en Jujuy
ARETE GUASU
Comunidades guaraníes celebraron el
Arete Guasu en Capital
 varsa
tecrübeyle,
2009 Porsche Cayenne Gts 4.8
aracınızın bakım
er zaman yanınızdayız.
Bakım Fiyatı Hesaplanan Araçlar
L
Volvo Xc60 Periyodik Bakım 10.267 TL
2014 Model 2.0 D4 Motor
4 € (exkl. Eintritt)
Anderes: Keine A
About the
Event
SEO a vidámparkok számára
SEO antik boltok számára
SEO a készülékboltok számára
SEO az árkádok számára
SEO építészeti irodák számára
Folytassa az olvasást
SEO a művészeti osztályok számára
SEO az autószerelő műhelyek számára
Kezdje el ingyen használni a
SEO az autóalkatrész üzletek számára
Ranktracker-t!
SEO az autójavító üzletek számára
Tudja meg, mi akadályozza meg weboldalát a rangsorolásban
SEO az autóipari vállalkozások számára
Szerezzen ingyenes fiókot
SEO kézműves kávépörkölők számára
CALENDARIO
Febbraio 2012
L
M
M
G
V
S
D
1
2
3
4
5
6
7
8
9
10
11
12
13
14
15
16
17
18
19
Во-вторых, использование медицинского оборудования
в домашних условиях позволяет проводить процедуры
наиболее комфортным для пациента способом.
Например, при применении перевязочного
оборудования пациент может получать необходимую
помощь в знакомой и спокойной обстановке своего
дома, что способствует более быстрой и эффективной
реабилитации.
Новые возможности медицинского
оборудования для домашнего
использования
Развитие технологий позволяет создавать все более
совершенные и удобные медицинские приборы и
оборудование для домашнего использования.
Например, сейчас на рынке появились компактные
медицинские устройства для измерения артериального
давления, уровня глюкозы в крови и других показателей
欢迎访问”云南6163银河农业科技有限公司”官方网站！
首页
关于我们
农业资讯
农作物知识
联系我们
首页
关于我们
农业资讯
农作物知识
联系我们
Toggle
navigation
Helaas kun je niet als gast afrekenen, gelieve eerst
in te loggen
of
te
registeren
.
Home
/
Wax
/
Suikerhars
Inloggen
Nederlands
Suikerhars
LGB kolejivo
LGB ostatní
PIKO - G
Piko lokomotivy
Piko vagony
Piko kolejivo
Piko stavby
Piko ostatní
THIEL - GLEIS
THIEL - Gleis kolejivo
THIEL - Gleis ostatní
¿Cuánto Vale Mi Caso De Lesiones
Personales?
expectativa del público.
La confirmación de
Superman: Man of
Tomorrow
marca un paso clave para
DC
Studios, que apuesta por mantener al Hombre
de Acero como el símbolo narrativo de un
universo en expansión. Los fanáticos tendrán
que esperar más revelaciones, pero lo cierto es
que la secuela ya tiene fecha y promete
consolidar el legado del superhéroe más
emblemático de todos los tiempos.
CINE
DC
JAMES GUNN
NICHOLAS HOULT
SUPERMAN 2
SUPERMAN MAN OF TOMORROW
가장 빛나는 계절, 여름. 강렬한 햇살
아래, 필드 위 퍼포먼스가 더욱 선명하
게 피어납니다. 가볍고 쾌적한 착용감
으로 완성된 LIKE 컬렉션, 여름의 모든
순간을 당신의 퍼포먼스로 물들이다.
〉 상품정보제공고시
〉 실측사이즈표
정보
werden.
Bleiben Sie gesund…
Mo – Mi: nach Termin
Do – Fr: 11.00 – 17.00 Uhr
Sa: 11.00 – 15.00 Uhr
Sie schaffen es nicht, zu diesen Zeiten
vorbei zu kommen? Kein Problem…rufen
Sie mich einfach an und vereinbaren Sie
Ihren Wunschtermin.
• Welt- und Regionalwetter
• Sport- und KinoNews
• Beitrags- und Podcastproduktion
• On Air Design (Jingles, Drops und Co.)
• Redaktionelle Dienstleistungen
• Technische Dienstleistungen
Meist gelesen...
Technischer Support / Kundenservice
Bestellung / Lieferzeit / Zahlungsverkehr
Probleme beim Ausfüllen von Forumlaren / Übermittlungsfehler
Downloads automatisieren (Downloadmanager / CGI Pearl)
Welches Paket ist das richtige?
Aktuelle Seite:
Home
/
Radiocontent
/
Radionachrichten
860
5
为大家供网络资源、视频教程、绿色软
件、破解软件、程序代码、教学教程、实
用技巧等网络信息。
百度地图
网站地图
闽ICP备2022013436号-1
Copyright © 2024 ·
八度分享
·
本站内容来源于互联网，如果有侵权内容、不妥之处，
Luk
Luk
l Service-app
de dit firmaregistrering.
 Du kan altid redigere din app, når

» Exercise objective
Exactly as they appear, retype the lines from the start of the records through the line containing "оборудования пациент может".

» Output of the exercise
en Jujuy
ARETE GUASU
Comunidades guaraníes celebraron el
Arete Guasu en Capital
 varsa
tecrübeyle,
2009 Porsche Cayenne Gts 4.8
aracınızın bakım
er zaman yanınızdayız.
Bakım Fiyatı Hesaplanan Araçlar
L
Volvo Xc60 Periyodik Bakım 10.267 TL
2014 Model 2.0 D4 Motor
4 € (exkl. Eintritt)
Anderes: Keine A
About the
Event
SEO a vidámparkok számára
SEO antik boltok számára
SEO a készülékboltok számára
SEO az árkádok számára
SEO építészeti irodák számára
Folytassa az olvasást
SEO a művészeti osztályok számára
SEO az autószerelő műhelyek számára
Kezdje el ingyen használni a
SEO az autóalkatrész üzletek számára
Ranktracker-t!
SEO az autójavító üzletek számára
Tudja meg, mi akadályozza meg weboldalát a rangsorolásban
SEO az autóipari vállalkozások számára
Szerezzen ingyenes fiókot
SEO kézműves kávépörkölők számára
CALENDARIO
Febbraio 2012
L
M
M
G
V
S
D
1
2
3
4
5
6
7
8
9
10
11
12
13
14
15
16
17
18
19
Во-вторых, использование медицинского оборудования
в домашних условиях позволяет проводить процедуры
наиболее комфортным для пациента способом.
Например, при применении перевязочного
оборудования пациент может получать необходимую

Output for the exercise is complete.